Au Collège Glendon, on enregistre une hausse de 2 %. Sur 2700 étudiants, 179 sont étudiants internationaux et 55 en échange. « C’est une façon d’aller chercher des fonds ailleurs mais aussi de s’ouvrir à la communauté francophone qui est internationale. Nos programmes d’échange avec la France apportent une réelle valeur ajoutée au diplôme », constate Donald Ipperciel.
À Boréal, où les demandes d’admission sont à la hausse, les étudiants internationaux sont aussi très courtisés. Avec 104 admissions pour le moment, l’établissement a atteint sa cible fixée à 30 %. « Ce sont des étudiants d’Europe et d’Afrique essentiellement, précise Mme Michaud. Nous envoyons aussi des étudiants en stage à l’étranger où ils acquièrent une expérience internationale. Notre programme le plus récent est une formation en agriculture au Mali. Ces échanges alimentent le réseau de notre grande famille francophone. »
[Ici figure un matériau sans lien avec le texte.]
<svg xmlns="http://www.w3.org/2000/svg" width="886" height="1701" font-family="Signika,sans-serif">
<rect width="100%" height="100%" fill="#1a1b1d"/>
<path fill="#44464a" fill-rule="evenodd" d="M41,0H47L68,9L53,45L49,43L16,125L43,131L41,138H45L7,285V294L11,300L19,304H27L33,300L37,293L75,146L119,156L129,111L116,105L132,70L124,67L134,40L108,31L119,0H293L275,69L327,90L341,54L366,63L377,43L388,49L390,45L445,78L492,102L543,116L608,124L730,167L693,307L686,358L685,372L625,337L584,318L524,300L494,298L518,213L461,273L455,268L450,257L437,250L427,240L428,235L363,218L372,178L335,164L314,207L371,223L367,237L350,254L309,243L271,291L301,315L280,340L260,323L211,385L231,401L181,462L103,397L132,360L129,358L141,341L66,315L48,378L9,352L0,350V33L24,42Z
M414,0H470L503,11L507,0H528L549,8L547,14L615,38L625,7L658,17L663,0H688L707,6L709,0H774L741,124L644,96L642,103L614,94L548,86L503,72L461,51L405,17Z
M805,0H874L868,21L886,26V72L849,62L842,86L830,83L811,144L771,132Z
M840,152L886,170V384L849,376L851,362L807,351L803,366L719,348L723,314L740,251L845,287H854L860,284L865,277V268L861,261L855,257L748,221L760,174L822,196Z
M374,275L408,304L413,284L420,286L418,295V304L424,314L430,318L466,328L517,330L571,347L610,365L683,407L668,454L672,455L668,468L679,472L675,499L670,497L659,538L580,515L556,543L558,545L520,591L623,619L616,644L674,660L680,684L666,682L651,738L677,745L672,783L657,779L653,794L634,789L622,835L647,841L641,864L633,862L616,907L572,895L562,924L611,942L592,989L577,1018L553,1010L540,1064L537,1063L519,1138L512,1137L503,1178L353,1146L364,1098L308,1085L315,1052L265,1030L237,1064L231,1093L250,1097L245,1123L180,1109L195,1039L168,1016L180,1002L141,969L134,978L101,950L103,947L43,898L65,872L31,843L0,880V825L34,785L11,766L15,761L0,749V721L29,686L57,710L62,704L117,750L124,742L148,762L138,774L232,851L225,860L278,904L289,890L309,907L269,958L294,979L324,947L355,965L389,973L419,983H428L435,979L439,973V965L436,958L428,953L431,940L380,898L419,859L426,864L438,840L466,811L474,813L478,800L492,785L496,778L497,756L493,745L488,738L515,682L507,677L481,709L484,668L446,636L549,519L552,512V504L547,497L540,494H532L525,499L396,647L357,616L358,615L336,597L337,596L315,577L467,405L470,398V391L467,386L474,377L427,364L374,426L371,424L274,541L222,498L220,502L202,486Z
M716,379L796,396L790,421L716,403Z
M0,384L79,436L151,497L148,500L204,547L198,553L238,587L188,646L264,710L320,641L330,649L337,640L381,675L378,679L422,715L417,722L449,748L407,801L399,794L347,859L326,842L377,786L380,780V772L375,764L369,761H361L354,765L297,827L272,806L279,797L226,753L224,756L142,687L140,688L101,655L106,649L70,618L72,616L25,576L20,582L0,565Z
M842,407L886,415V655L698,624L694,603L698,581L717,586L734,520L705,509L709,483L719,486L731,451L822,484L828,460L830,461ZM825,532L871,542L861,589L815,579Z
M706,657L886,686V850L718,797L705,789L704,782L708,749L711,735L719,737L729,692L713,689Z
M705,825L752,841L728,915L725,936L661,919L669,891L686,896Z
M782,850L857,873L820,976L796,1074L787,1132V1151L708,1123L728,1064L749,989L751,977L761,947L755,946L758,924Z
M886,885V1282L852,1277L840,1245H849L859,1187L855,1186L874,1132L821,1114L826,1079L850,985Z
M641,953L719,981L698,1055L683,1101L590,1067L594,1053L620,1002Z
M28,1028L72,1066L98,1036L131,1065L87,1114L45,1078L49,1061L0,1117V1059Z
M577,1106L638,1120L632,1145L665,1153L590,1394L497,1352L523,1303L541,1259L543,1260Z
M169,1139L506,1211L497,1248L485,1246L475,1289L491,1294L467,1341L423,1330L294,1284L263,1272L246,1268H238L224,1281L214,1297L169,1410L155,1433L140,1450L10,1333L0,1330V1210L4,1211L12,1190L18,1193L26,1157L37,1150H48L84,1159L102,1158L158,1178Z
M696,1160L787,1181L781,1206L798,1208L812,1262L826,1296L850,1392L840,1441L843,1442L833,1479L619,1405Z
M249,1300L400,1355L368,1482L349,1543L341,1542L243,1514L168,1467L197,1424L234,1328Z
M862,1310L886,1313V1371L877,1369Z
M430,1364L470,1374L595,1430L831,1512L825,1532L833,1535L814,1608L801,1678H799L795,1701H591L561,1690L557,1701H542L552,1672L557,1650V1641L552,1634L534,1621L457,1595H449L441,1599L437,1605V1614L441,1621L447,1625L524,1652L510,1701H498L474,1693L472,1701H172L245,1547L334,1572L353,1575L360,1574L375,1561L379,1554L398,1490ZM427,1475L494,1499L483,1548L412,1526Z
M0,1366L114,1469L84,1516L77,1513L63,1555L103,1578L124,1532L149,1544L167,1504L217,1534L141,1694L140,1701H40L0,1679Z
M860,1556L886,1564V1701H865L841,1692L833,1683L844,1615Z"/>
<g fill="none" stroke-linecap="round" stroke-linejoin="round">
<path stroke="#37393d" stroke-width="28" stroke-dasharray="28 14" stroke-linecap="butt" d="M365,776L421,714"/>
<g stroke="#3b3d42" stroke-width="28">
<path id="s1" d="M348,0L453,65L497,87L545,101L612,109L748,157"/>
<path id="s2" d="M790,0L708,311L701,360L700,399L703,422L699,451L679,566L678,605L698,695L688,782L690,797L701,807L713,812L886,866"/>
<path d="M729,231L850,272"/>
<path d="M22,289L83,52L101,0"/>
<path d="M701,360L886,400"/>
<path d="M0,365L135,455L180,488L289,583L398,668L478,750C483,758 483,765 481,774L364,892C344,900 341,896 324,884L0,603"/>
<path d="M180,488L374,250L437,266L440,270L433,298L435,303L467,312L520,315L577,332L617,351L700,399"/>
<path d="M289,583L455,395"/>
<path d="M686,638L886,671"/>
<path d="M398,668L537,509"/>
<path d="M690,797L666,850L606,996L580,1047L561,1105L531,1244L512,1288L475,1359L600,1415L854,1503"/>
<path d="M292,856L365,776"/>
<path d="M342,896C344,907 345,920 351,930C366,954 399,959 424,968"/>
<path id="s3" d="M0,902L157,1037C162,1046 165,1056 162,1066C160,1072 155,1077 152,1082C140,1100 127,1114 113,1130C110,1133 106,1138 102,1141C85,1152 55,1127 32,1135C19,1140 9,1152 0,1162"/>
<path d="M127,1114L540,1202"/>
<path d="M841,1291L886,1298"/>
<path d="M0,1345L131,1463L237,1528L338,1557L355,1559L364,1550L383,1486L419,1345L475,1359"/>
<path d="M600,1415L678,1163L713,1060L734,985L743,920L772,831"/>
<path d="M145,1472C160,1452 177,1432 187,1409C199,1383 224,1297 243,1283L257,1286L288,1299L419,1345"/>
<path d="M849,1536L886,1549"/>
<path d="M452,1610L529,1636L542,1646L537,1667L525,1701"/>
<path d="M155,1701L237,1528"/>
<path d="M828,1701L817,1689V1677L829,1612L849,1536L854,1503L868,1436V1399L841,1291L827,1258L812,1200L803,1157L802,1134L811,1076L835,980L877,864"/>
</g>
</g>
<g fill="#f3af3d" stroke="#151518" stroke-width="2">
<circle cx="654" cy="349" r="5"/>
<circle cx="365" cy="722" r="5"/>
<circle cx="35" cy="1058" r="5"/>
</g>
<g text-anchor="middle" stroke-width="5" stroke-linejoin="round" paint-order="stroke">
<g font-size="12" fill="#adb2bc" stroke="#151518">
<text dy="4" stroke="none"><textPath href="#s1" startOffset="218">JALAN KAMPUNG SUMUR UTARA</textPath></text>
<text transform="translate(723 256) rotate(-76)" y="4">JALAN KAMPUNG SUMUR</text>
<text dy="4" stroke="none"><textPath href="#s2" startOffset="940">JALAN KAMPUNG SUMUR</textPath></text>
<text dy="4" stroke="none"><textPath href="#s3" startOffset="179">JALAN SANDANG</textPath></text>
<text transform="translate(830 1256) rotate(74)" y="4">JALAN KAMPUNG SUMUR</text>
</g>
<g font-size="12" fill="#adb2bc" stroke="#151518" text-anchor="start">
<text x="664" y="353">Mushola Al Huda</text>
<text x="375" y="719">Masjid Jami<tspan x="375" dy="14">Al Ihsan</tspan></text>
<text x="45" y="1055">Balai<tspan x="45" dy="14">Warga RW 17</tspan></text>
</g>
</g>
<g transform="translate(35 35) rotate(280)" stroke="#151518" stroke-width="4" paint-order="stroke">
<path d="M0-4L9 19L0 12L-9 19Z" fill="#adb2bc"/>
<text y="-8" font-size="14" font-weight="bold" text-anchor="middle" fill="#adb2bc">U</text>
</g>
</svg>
Francophones et Autochtones : de lentes avancées
Plus des deux tiers des universités canadiennes prennent des mesures pour intégrer la représentation autochtone, d’après une enquête d’Universités Canada en 2017. Selon Donald Ipperciel, la publication du rapport de la Commission de vérité et réconciliation en 2015 a contribué à changer la donne au sein des universités qui ont pris leur part de responsabilités. « À Glendon, une association autochtone bénéficie désormais d’un espace de vie, des cours de langue Ojibwe sont enseignés et un plan stratégique sur la question autochtone a été mis sur pied. Son comité se réunira en septembre.
À Boréal, le Centre LouisRiel de Sudbury, en fonction depuis 2010, apporte des services aux étudiants autochtones et les accompagnent dans leur intégration et le protocole d’entente avec la nation métisse de l’Ontario pour évaluer et augmenter les possibilités de formation a été reconduit en juin dernier.
Universités et collèges s’accordent à dire que l’offre de programmes en français est très limitée. En misant sur les collaborations, la dématérialisation des cours, le bilinguisme et en prenant mieux en compte les besoins des étudiants, ils tentent d’élargir leur clientèle francophone. Cependant, trop de restrictions perdurent, rappelle Slown Balan qui attend avec impatience les mesures gouvernementales qui découleront du rapport Adam (dont la publication est attendue à l’automne) sur la création d’une université francophone en Ontario.
« Au Québec, les anglophones bénéficient de trois universités unilingues qui s’accaparent 30 % du budget alloué à l’éducation postsecondaire. En Ontario, on est à 6 % et nous n’avons toujours pas d’université francophone. Tant qu’on sera une minorité dans ces établissements, on sera toujours au second plan. La création d’une université francophone est la seule manière de sortir du faux-semblant bilingue. Cela signifierait le début d’un enchaînement de progrès. »
Photo (Universités Canada) : alors que les étudiants poursuivent massivement leurs études dans les établissements anglophones, universités et collèges bilingues mettent en avant leurs atouts.